> **Requirement**
Below are records; how many of their lines contain "Vôlei"? Give the number and no other words.

(Collected data entries)
———

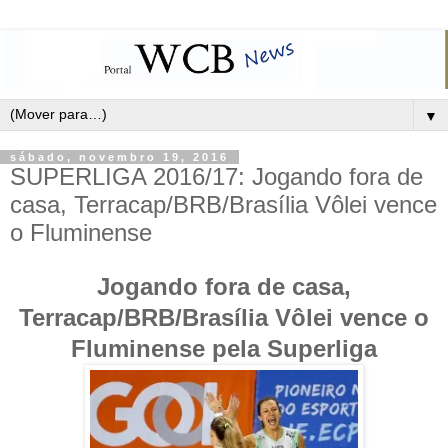
▼
sábado, novembro 19, 2016
SUPERLIGA 2016/17: Jogando fora de
casa, Terracap/BRB/Brasília Vôlei vence
o Fluminense
Jogando fora de casa,
Terracap/BRB/Brasília Vôlei vence o
Fluminense pela Superliga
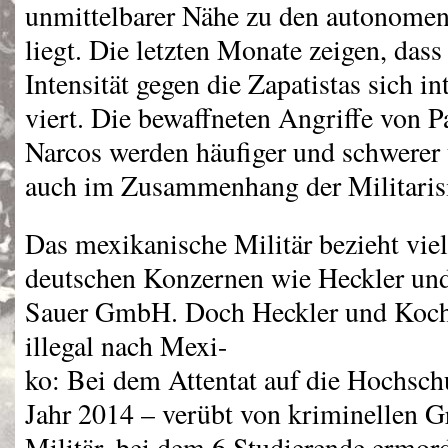
unmittelbarer Nähe zu den autonomen
liegt. Die letzten Monate zeigen, dass
Intensität gegen die Zapatistas sich in
viert. Die bewaffneten Angriffe von P
Narcos werden häufiger und schwerer 
auch im Zusammenhang der Militaris
Das mexikanische Militär bezieht vie
deutschen Konzernen wie Heckler un
Sauer GmbH. Doch Heckler und Koch
illegal nach Mexi-
ko: Bei dem Attentat auf die Hochsc
Jahr 2014 – verübt von kriminellen G
Militär, bei dem 6 Studierende ermord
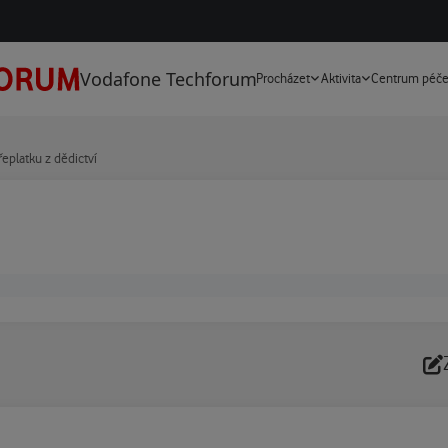
Vodafone Techforum
Procházet
Aktivita
Centrum péč
řeplatku z dědictví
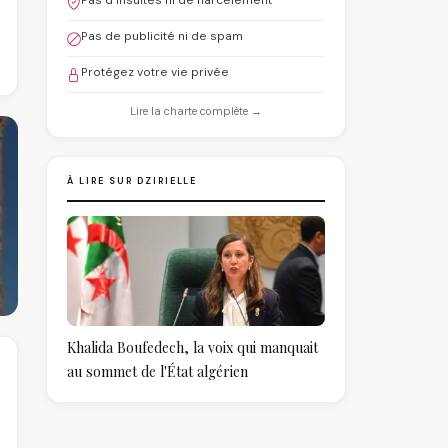
Pas d'insultes ni de harcèlement
Pas de publicité ni de spam
Protégez votre vie privée
Lire la charte complète →
À LIRE SUR DZIRIELLE
Khalida Boufedech, la voix qui manquait
au sommet de l'État algérien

———

> **Written answer**
2